Merkle Tree Integration

Merkle Tree Integration

Verifying Proofs Without Leaking Vault Index


The design of SnarkSide’s vault and intent systems prioritizes cryptographic verification over traditional index-based state access. In particular, the integration of Merkle trees into the vault architecture enables the protocol to confirm the inclusion of a vault or position without ever revealing its precise index or ownership linkage.

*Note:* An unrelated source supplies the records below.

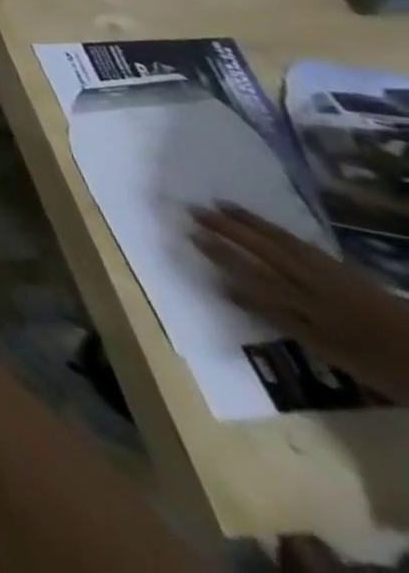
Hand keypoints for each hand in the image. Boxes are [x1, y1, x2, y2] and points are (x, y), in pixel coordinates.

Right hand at [191, 202, 408, 403]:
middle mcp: (318, 284)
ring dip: (252, 223)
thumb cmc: (384, 368)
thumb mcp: (330, 353)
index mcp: (310, 307)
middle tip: (195, 209)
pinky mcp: (352, 273)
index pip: (254, 274)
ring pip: (287, 243)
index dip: (220, 253)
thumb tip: (226, 288)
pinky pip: (307, 246)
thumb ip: (279, 319)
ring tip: (223, 205)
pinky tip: (269, 227)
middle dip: (229, 229)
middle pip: (267, 252)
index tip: (189, 233)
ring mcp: (337, 275)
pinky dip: (282, 233)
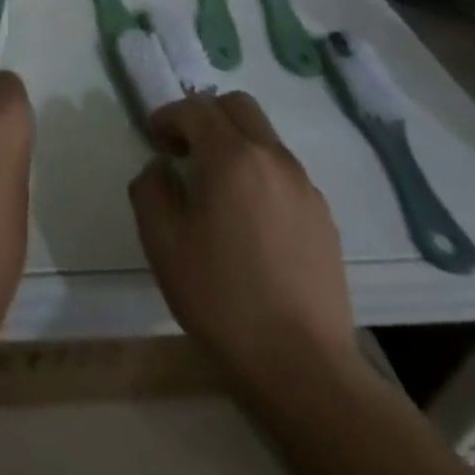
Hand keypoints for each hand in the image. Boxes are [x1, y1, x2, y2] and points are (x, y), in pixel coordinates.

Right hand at [128, 92, 357, 392]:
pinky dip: (258, 174)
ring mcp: (305, 188)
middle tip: (184, 149)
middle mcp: (274, 160)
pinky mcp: (324, 219)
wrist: (303, 368)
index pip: (196, 109)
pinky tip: (247, 219)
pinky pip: (284, 172)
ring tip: (214, 187)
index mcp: (232, 158)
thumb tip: (162, 169)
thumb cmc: (221, 297)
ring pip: (264, 138)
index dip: (168, 116)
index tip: (153, 139)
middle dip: (205, 116)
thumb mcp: (162, 240)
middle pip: (238, 106)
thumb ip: (151, 188)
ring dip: (234, 144)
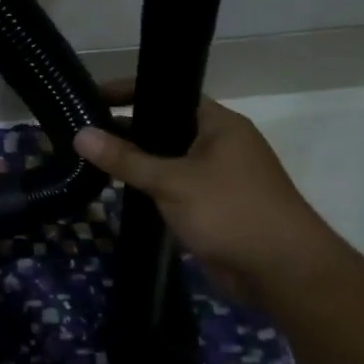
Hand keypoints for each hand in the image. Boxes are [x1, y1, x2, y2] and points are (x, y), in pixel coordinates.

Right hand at [73, 84, 340, 297]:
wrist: (282, 272)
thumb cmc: (230, 211)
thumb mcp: (172, 181)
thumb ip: (125, 159)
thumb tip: (80, 135)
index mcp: (219, 124)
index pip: (168, 95)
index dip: (130, 92)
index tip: (92, 96)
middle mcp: (219, 143)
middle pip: (165, 127)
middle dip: (126, 128)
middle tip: (82, 130)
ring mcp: (217, 176)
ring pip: (167, 159)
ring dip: (136, 161)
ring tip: (90, 158)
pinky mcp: (211, 206)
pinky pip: (173, 187)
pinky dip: (149, 186)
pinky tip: (118, 190)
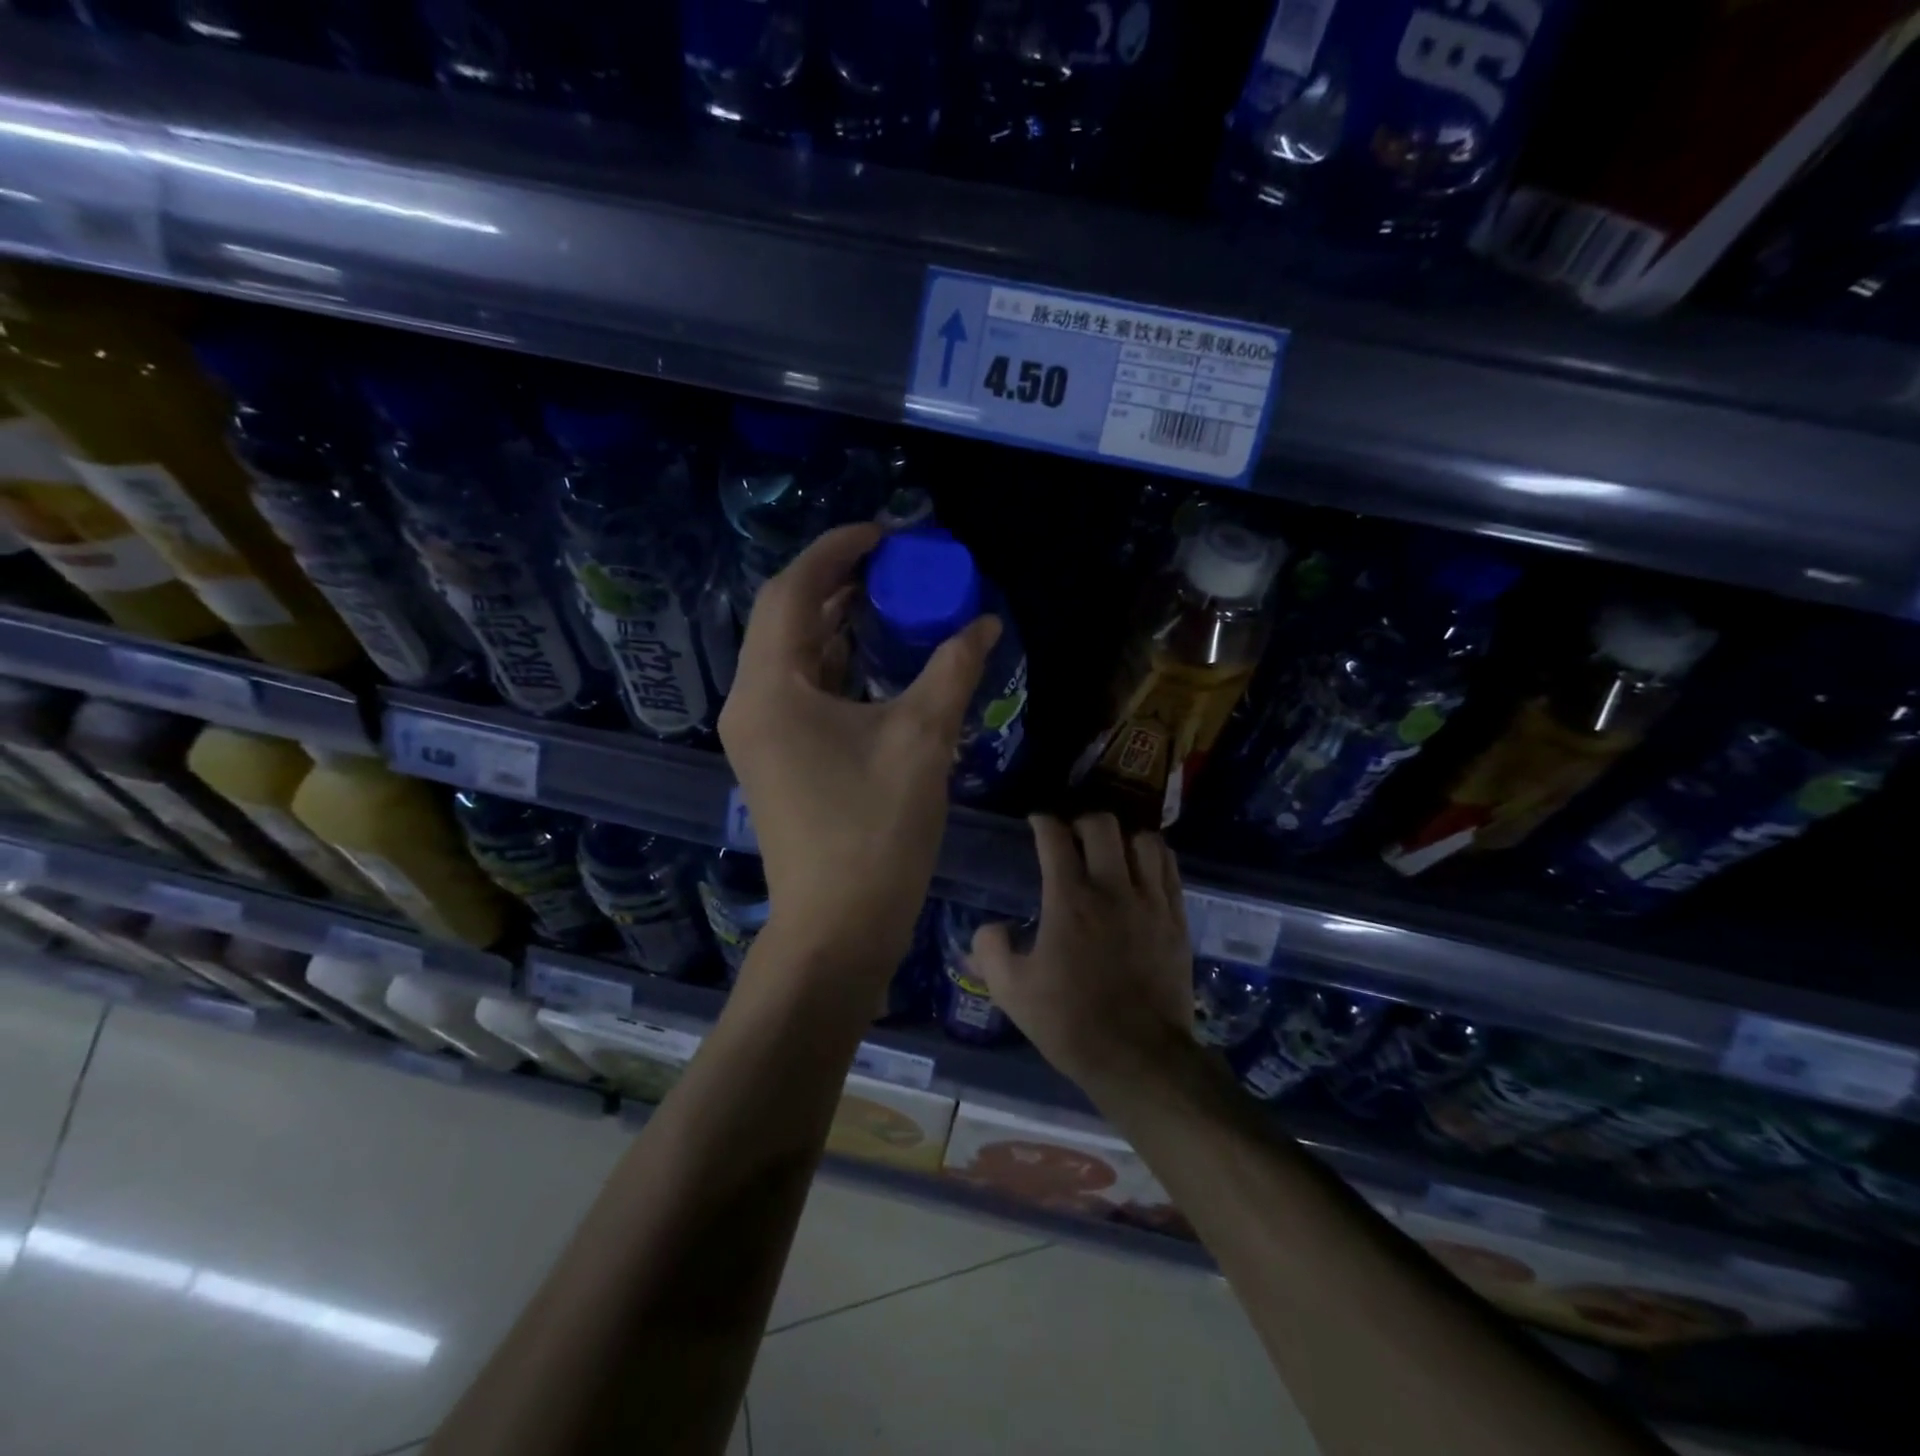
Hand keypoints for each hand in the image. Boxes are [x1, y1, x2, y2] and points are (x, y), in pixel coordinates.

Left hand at [720, 523, 1000, 978]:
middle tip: (894, 564)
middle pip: (788, 618)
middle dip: (838, 582)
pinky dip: (838, 664)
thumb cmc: (876, 830)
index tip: (885, 534)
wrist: (839, 926)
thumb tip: (984, 624)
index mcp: (771, 688)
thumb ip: (952, 670)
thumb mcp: (922, 740)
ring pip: (794, 655)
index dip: (836, 552)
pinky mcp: (778, 757)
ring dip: (838, 623)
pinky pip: (802, 689)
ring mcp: (761, 733)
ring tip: (891, 599)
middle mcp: (752, 702)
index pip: (792, 591)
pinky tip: (878, 659)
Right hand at [970, 814, 1193, 1089]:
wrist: (1138, 1057)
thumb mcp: (1011, 991)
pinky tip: (1141, 869)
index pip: (1055, 837)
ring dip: (1122, 838)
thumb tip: (990, 928)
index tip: (1036, 823)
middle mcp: (1112, 889)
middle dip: (1081, 822)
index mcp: (1069, 900)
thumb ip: (990, 950)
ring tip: (1110, 853)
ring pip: (1143, 840)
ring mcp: (1151, 902)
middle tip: (1071, 838)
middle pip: (1102, 825)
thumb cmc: (1070, 1022)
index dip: (1042, 822)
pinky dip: (1153, 857)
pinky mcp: (1177, 919)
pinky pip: (1169, 868)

This provides the same assurance as an account-based system — verifiable state commitment — while removing the attack surfaces tied to position visibility, ordering, or reuse.

This section details how Merkle trees are used in SnarkSide to structure encrypted vault commitments, how inclusion is proven under zero knowledge, and how index obfuscation is achieved via selective path disclosure and hashing.

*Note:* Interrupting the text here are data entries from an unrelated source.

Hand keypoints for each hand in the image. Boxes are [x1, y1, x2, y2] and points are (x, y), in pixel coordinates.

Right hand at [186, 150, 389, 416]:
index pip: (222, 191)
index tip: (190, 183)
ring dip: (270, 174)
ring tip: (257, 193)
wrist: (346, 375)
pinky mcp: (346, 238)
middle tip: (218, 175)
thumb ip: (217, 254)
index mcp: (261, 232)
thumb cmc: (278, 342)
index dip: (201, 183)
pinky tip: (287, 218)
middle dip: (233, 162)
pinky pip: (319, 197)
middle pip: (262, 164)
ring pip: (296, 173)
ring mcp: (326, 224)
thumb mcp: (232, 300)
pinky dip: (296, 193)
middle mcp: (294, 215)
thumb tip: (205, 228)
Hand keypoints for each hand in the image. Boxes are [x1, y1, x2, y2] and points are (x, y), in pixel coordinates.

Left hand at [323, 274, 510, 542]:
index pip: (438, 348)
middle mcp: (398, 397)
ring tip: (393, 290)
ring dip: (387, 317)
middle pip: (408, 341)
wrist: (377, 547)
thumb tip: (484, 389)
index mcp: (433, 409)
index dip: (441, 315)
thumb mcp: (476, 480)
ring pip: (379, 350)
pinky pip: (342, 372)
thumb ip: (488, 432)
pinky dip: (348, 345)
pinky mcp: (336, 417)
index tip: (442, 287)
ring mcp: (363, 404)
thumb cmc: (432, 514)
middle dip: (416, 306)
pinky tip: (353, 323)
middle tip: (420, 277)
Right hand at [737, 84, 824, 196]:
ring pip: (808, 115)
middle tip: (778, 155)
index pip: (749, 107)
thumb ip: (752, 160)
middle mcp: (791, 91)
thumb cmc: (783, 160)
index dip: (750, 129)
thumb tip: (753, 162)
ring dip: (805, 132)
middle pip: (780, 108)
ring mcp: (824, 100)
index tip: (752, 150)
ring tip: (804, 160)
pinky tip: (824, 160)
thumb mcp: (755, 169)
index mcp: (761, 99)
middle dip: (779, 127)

Motivation for Merkle Commitment Structures

SnarkSide operates in an environment where:

  • Vault commitments are private.

  • Nullifiers must be enforced.

  • Matching, funding, and liquidation must be provably correct.

  • No centralized sequencer or state exposure is allowed.

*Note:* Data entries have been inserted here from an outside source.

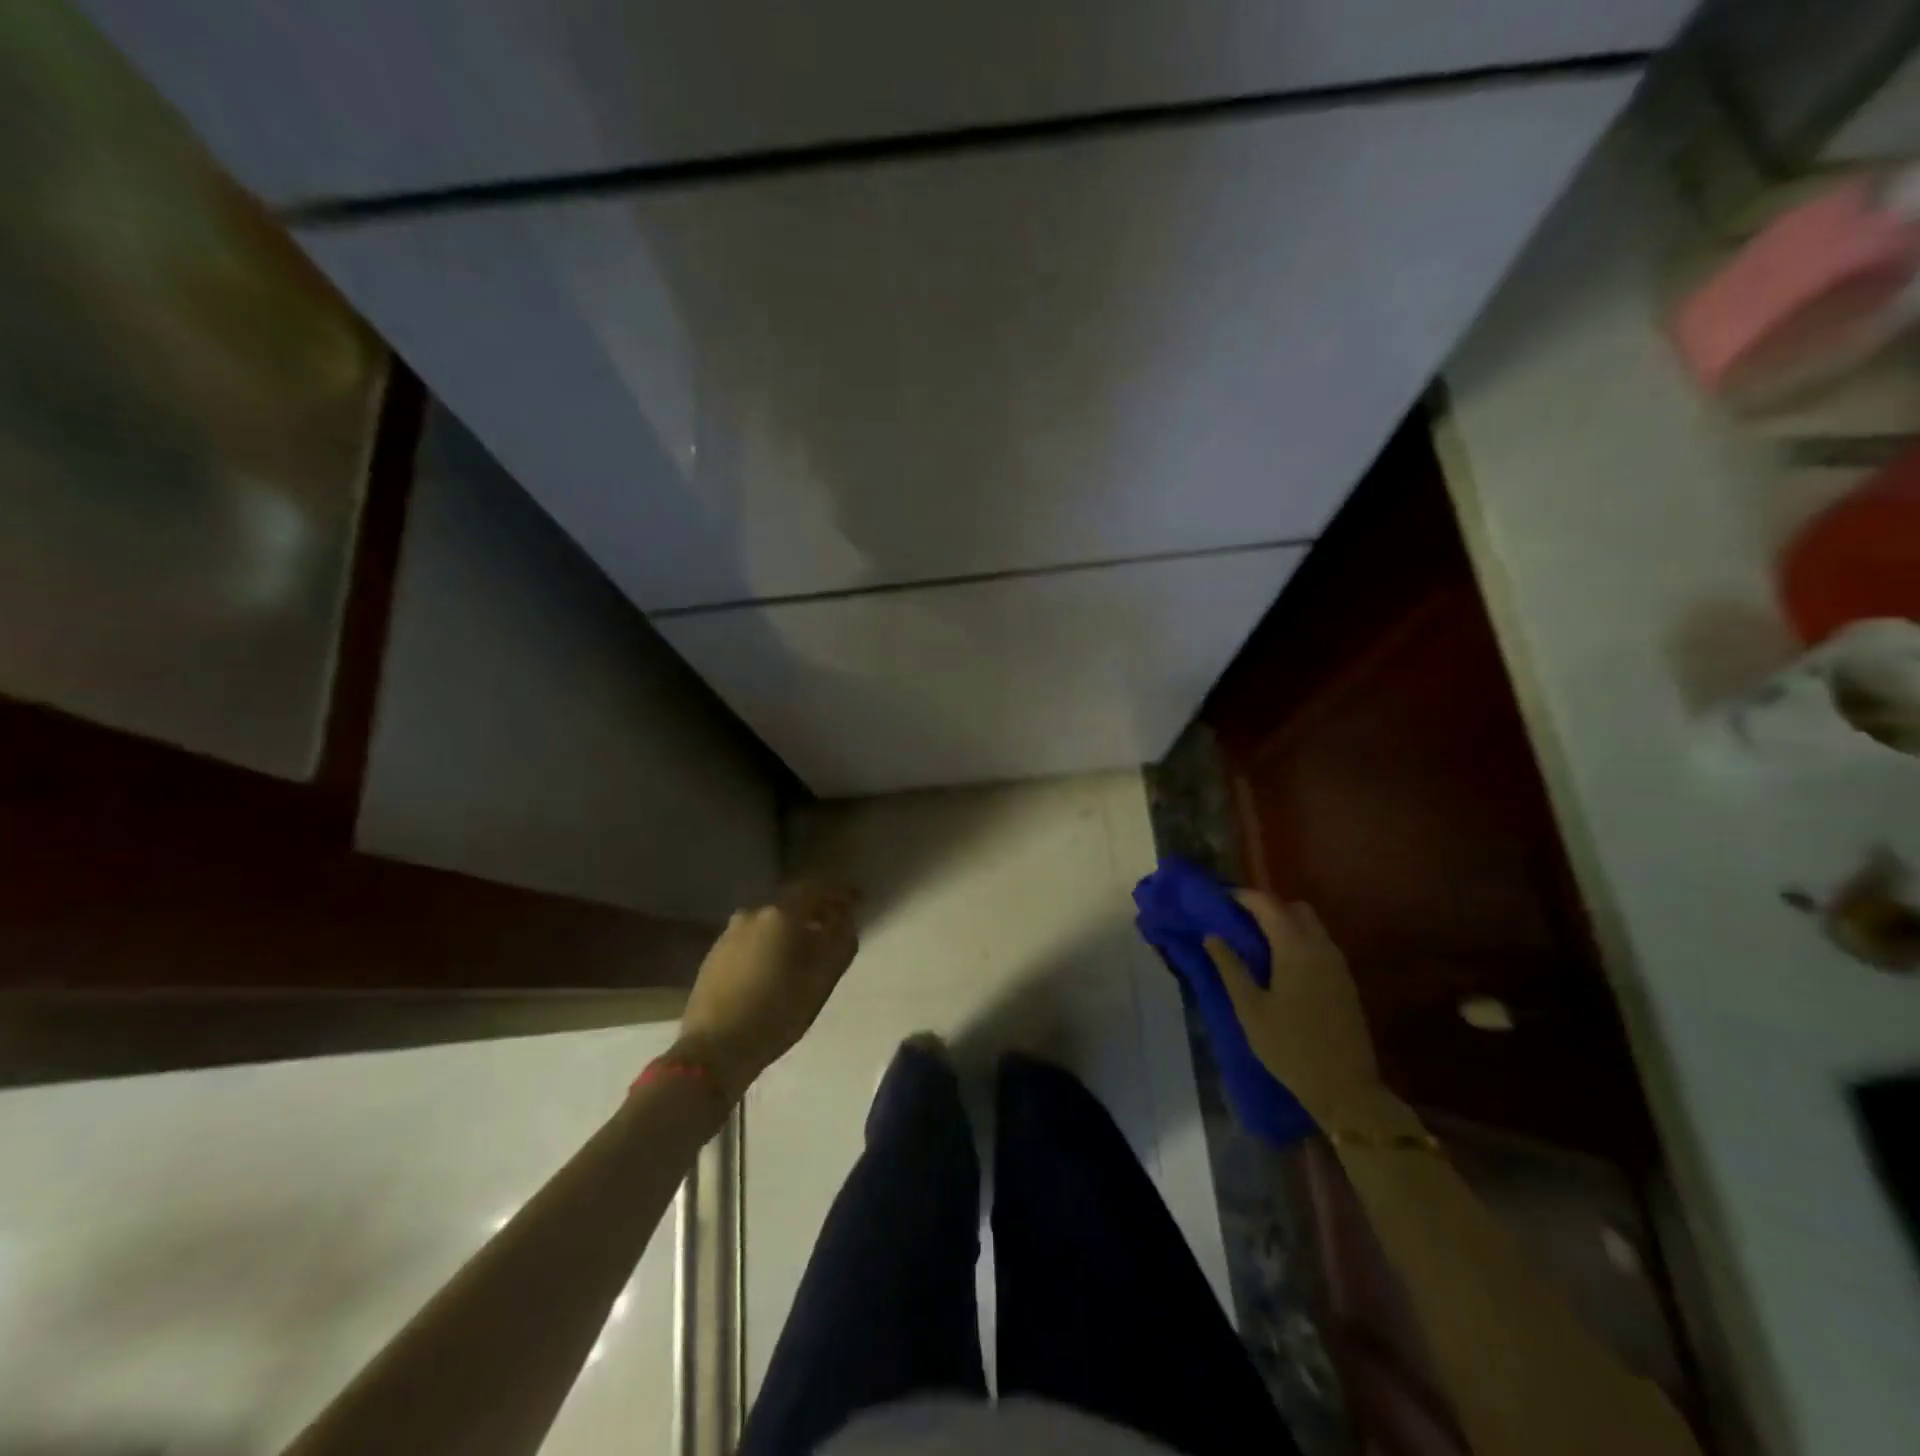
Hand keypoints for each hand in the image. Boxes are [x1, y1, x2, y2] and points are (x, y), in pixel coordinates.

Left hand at [676, 882, 859, 1099]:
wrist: (713, 1049)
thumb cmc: (777, 1012)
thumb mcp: (821, 979)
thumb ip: (840, 943)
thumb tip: (846, 921)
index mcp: (781, 915)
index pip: (816, 888)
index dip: (838, 892)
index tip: (856, 900)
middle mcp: (753, 914)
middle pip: (791, 902)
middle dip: (815, 910)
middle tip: (834, 925)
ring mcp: (729, 933)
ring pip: (770, 921)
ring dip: (791, 928)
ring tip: (806, 948)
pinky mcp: (715, 954)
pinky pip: (752, 937)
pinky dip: (770, 941)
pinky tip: (776, 964)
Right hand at [1203, 893, 1383, 1120]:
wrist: (1346, 1089)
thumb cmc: (1290, 1047)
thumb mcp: (1250, 1009)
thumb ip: (1230, 967)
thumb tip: (1212, 936)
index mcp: (1296, 948)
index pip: (1268, 905)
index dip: (1243, 897)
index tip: (1220, 899)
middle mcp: (1321, 947)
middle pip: (1294, 909)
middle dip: (1267, 907)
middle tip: (1238, 920)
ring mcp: (1337, 964)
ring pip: (1310, 926)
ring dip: (1284, 923)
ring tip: (1255, 941)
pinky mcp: (1345, 981)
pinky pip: (1319, 944)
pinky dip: (1298, 940)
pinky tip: (1280, 963)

To achieve this, we need a verifiable but non-indexed data structure that supports:

  1. Proofs of inclusion (vault exists in the system)

  2. Proofs of non-reuse (nullifier not spent)

  3. Efficient public verifiability without exposing vault ownership

Merkle trees are the canonical solution for this.


Tree Construction

SnarkSide maintains a Poseidon-based Merkle tree of vault commitments:

  • Fixed-depth (e.g., 2^20 leaves for scalability)

  • Zero-filled when empty

  • Root updated via off-chain relayers and on-chain batching

Each vault_commitment (a Poseidon hash of position data, margin, salt, and nullifier) is inserted as a leaf:

leaf = Poseidon(margin_amount, expiry, salt, nullifier)

The resulting tree is committed to in the smart contract as vaultRoot.


Zero-Knowledge Inclusion Proofs

To prove a vault exists in the tree without revealing which one:

  • The user generates a standard Merkle path to their vault leaf.

  • This path is encoded into a zkSNARK circuit using MerkleInclusionProof.

  • The proof only outputs a boolean: “this commitment exists in this root.”

The zk circuit schema:

component proof = MerkleInclusionProof(depth);
proof.leaf <== vault_commitment;
proof.root <== public_vault_root;
proof.pathElements <== [hash1, hash2, ..., hashN];
proof.pathIndexBits <== [bit1, bit2, ..., bitN];

assert(proof.output == 1);

This guarantees:

  • The vault is part of the committed global state.

  • The actual path index (location in tree) is never revealed.

  • Multiple users can prove inclusion without overlap or leakage.


Obfuscating Path Index

To prevent even statistical inference based on which paths are revealed:

  1. Paths are randomized by inserting at pseudo-random locations using a client-controlled salt and PRNG seeded by stealth key.

  2. When generating Merkle paths, users may pad with dummy branches to normalize path structure.

  3. Circuit is constructed to ignore unused branches, and tree updates are batched.

This prevents timing analysis or path-pattern matching from revealing anything about user positioning.


Tree Update Protocol

Vault updates follow a structured process:

  1. Old commitment is marked as spent via nullifier.

  2. New commitment is inserted into the tree.

  3. A new root is generated and published via batch posting.

  4. Inclusion proofs in future circuits reference only this updated root.

The old commitment index is not reused, and the transition is cryptographically bound — but invisible.


Applications of Merkle Inclusion

Merkle inclusion proofs are used across the SnarkSide stack:

Component
Purpose

Vault Funding

Verify user has deposited capital

Position Creation

Prove margin availability

Liquidation

Prove position existed and was overexposed

Nullifier Burn

Enforce one-time state transition

Withdrawal Intent

Prove vault exists and is redeemable

All of these are executed without revealing which vault belongs to whom — or where in the tree it resides.


Summary

SnarkSide uses Merkle tree integration with zero-knowledge proofs to validate state transitions while maintaining complete index obfuscation. This allows:

  • Trustless proof of vault existence and validity

  • No leakage of account or position metadata

  • Public verifiability with no address or location exposure

In short, vault Merkle roots serve as the only public state anchor, while everything else remains private, untraceable, and provably correct. This is foundational to SnarkSide’s vision: a state machine where computation is public, but data is not.